Crepidium, commonly known as 沼兰属 (zhao lan shu) or spur orchids is a genus of about three hundred species of orchids in the family Orchidaceae. Plants in this genus are evergreen, mostly terrestrial plants with short stems lying on the ground, two or more relatively large, pleated leaves and small, non-resupinate flowers with spreading sepals and petals. The genus is widely distributed in the tropics.

==Description==
Orchids in the genus Crepidium are evergreen, sympodial, mostly terrestrial plants with fleshy stems lying on the ground although a few species are epiphytes.

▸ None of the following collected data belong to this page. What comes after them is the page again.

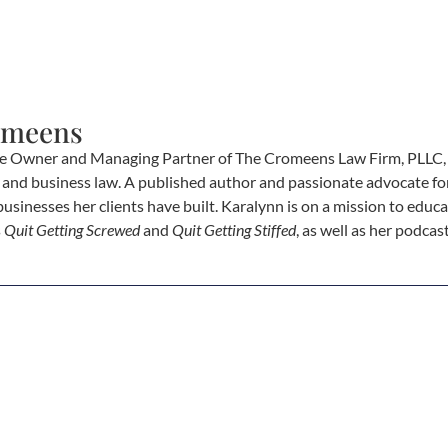
omeens
e Owner and Managing Partner of The Cromeens Law Firm, PLLC, w
e, and business law. A published author and passionate advocate fo
businesses her clients have built. Karalynn is on a mission to educa
s
Quit Getting Screwed
and
Quit Getting Stiffed
, as well as her podca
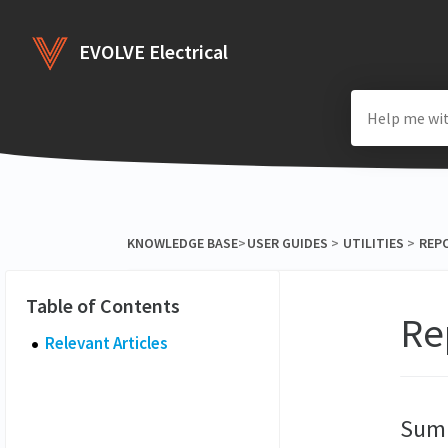
EVOLVE Electrical
KNOWLEDGE BASE
​>​
​USER GUIDES
​ > ​
​UTILITIES
​ > ​
​REP
Re
Relevant Articles
Sum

There are two to many relatively large, pleated leaves with their petioles wrapped around the stem, the leaves sometimes lasting for up to three years. Small or tiny, non-resupinate flowers are borne along the end of the flowering stem. The flowers are green, yellow, red, brown or purple and have spreading sepals and petals. The dorsal sepal is usually longer than the lateral sepals and the petals usually shorter and narrower than the sepals. The labellum is erect, flat and usually undivided with two ear-like lobes near its base. The column is short and has two relatively large wings. No nectar is produced and there are two pairs of waxy, yellow pollinia.

==Taxonomy and naming==
The genus Crepidium was first raised and formally described in 1825 by Carl Ludwig Blume and the description was published in his book Bijdragen tot de flora van Nederlandsch Indië. The name Crepidium is derived from the Latin word crepida meaning "boot", "sandal", "shoe" or "base", possibly referring to the shape of the labellum. Some authors previously included species in this genus in Malaxis but Crepidium have stems lying above ground, broad leaves and an undivided labellum with ear-like lobes.

===Species===
(See List of species)

==Distribution and habitat==
Species of Crepidium are found in tropical countries including China, the Indian subcontinent, Southeast asia, northern Australia, New Guinea, and various islands of the Pacific and Indian Oceans. The greatest diversity is in New Guinea where about ninety species occur. Seventeen species, five of which are endemic occur in China. In Australia there are five endemic species in tropical Queensland and the Northern Territory. Many species grow on the floor of rainforest but some are epiphytes on mossy tree trunks.